====== Input for this task

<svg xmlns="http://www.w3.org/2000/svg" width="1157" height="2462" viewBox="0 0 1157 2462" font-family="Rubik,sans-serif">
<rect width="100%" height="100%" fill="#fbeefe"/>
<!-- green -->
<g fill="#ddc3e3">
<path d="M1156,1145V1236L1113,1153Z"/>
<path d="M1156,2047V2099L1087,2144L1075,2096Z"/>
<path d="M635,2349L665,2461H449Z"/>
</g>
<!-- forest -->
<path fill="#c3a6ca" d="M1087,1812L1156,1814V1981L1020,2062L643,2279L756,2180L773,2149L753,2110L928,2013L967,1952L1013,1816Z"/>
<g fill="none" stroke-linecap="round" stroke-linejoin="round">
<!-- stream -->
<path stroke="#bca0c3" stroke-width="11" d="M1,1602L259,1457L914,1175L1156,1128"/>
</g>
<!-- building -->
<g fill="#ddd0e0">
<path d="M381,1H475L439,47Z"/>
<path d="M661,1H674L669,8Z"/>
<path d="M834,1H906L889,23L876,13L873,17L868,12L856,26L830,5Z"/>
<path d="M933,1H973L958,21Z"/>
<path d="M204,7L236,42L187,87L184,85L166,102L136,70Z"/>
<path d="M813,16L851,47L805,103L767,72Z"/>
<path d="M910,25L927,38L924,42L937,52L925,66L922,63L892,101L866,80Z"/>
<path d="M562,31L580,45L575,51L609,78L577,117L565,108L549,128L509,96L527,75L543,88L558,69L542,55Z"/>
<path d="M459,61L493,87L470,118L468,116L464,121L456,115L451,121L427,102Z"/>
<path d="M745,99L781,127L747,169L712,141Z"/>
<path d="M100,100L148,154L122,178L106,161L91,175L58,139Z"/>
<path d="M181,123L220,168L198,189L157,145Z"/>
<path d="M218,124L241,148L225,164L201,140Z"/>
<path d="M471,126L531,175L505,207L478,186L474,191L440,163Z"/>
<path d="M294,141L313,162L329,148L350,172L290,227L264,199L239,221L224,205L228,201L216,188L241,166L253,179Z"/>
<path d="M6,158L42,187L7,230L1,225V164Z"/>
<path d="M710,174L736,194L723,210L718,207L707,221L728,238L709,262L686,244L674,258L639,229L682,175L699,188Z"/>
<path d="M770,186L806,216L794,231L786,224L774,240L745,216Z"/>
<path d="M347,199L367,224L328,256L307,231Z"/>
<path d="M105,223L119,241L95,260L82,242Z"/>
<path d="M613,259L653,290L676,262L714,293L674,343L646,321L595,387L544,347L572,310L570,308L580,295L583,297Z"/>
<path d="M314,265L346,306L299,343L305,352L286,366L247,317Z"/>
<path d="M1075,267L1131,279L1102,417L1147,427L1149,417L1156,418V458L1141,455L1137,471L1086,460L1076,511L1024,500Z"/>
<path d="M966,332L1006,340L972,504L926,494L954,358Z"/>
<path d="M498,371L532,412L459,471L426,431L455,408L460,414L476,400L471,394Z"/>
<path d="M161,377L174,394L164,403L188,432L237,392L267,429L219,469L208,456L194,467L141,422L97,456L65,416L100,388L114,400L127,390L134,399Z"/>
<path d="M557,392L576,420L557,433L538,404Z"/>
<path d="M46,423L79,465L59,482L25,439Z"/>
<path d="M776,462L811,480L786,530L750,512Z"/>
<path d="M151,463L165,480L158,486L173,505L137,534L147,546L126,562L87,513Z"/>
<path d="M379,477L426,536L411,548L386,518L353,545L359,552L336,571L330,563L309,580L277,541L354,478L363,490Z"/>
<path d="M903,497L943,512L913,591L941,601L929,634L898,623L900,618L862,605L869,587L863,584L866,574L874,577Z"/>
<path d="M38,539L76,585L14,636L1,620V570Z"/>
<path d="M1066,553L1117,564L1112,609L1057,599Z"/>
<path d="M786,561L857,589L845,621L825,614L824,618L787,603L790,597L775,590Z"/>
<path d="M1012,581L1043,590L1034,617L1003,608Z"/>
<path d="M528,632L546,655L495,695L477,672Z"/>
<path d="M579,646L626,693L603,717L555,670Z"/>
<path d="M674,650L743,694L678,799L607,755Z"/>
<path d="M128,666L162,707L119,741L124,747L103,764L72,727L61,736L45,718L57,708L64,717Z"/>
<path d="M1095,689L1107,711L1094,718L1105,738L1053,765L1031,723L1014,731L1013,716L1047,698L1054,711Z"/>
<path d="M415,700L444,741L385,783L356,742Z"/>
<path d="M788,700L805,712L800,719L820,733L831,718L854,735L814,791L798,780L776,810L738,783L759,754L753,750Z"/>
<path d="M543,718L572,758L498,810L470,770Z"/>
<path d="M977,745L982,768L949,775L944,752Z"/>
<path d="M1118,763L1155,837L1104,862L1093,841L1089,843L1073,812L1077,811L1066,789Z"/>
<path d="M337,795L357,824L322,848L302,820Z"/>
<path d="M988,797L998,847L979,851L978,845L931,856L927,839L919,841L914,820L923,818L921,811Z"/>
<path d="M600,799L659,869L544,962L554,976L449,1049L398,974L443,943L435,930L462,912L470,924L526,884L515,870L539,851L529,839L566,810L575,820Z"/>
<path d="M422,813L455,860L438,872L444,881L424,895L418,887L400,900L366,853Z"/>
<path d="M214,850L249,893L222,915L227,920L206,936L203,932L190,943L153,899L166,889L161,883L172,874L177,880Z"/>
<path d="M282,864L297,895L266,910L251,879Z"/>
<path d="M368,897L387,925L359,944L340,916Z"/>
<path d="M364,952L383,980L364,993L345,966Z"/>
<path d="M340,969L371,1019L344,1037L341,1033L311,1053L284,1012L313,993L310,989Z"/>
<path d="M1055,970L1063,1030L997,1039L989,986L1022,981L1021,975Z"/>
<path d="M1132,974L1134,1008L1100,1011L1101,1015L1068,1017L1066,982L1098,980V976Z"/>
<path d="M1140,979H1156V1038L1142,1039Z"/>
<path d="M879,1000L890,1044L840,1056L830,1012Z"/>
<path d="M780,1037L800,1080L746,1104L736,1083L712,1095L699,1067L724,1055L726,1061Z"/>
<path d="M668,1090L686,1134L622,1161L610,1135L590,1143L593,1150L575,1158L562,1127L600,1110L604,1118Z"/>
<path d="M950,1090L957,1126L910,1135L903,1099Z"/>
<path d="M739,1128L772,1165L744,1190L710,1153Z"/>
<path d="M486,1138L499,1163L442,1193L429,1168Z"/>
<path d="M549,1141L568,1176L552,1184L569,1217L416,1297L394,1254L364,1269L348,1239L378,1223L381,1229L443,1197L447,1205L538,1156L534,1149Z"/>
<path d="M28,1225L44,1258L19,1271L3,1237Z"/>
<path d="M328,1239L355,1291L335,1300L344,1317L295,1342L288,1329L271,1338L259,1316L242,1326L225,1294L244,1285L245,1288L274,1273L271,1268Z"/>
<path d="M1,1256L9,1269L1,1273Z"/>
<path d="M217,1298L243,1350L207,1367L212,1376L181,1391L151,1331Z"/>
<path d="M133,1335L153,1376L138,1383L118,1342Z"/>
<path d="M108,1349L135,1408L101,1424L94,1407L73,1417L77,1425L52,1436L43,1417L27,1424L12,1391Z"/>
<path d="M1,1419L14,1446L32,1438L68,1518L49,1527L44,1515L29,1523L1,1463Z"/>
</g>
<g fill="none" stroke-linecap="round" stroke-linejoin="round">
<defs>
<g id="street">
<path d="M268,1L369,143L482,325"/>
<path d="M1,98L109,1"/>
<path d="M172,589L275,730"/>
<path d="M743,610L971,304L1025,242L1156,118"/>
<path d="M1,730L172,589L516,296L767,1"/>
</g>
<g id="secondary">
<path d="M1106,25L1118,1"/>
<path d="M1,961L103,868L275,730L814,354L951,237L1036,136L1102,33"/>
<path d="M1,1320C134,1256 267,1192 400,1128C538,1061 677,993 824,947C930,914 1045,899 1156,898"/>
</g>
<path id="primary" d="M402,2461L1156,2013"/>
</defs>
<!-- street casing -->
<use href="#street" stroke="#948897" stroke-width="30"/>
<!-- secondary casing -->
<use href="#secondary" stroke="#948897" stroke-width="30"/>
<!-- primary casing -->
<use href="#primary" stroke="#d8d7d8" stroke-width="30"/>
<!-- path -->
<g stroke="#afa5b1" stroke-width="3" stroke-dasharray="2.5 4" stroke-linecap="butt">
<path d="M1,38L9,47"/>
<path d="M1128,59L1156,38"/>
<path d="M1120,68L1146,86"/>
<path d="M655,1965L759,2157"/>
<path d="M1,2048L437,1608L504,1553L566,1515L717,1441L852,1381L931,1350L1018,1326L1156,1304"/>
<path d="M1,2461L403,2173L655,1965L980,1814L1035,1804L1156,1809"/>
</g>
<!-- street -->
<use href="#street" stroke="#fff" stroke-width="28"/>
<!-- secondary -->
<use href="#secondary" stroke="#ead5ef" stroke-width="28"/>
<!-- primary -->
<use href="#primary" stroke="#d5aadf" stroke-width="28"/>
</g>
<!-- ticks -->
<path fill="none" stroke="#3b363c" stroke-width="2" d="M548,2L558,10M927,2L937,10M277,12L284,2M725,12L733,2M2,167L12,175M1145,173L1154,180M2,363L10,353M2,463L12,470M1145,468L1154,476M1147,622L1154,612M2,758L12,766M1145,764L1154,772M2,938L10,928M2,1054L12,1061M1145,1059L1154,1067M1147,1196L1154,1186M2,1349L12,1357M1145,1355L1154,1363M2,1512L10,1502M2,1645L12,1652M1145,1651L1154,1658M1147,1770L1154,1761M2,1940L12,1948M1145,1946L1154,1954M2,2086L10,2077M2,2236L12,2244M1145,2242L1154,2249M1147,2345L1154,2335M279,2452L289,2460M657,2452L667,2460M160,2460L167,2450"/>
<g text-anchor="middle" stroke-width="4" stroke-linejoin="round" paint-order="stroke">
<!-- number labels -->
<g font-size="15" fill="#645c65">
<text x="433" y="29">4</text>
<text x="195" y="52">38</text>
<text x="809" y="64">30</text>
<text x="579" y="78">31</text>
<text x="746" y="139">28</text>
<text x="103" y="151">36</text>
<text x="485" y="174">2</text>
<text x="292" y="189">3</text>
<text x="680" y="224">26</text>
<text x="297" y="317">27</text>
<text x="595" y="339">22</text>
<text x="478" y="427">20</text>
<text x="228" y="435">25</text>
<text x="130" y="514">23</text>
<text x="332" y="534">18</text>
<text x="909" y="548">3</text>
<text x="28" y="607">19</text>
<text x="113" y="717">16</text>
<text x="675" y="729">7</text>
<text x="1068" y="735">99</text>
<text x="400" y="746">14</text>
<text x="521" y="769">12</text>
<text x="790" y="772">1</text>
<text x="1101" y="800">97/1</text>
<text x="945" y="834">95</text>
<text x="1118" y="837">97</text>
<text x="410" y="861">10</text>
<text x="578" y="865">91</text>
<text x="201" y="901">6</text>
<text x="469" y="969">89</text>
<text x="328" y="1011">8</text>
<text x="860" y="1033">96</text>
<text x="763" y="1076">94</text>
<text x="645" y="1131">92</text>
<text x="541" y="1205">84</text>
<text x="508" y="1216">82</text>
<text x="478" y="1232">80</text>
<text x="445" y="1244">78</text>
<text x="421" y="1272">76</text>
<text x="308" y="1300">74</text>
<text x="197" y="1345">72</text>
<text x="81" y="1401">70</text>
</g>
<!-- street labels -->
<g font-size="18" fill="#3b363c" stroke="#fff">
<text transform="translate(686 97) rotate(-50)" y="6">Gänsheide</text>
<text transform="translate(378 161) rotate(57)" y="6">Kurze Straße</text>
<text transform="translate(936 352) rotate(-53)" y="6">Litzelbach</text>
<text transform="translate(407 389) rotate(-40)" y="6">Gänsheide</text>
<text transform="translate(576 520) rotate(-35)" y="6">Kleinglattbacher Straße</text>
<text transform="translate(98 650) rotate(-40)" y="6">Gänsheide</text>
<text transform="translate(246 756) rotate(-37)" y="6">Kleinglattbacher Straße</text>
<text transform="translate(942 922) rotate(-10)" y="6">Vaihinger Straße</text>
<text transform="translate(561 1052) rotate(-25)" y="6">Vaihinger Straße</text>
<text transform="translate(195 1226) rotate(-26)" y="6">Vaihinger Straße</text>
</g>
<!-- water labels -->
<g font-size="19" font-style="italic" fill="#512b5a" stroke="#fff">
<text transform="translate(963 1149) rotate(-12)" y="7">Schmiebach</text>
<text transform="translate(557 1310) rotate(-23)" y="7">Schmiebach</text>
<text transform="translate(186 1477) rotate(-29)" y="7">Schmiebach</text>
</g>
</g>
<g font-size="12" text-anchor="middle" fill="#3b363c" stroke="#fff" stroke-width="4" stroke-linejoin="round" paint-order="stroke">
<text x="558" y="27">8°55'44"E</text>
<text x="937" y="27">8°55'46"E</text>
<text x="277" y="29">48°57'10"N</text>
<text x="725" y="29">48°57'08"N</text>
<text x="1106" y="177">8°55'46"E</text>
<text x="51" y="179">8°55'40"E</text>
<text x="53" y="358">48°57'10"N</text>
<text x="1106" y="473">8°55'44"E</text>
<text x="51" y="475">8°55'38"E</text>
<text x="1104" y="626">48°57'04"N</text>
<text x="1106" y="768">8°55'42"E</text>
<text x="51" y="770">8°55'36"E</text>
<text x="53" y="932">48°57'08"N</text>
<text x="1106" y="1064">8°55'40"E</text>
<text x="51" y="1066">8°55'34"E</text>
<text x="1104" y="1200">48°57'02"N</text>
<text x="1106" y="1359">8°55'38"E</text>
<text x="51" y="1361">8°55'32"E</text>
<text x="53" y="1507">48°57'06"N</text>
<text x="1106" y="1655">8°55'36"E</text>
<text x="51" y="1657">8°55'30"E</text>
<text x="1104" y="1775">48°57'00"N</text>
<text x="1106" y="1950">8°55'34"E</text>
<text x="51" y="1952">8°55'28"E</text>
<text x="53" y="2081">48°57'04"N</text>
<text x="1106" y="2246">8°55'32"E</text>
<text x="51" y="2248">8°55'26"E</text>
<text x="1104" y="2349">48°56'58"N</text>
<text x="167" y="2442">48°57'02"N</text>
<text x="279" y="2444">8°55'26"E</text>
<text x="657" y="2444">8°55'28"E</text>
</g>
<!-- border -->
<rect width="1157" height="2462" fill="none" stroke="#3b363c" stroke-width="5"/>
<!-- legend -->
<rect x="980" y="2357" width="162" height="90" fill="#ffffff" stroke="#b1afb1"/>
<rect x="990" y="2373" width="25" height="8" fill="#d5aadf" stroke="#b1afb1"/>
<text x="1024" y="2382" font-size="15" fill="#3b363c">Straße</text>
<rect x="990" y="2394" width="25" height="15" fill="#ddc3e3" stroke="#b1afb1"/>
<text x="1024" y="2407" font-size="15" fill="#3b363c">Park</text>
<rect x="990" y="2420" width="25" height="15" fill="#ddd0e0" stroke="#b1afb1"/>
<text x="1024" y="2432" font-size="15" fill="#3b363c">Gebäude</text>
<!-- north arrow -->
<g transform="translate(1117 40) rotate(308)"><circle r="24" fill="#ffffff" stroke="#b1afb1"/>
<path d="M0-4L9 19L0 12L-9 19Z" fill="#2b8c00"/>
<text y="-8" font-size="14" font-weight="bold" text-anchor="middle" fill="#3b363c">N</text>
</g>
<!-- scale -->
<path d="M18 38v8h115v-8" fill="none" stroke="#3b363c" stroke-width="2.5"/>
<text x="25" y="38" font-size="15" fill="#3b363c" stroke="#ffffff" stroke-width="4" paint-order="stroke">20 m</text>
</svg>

============

## Action item
Search the records above for the string "street". Copy every line that contains it.

## Result of this exercise
<g id="street">
<!-- street casing -->
<use href="#street" stroke="#948897" stroke-width="30"/>
<!-- street -->
<use href="#street" stroke="#fff" stroke-width="28"/>
<!-- street labels -->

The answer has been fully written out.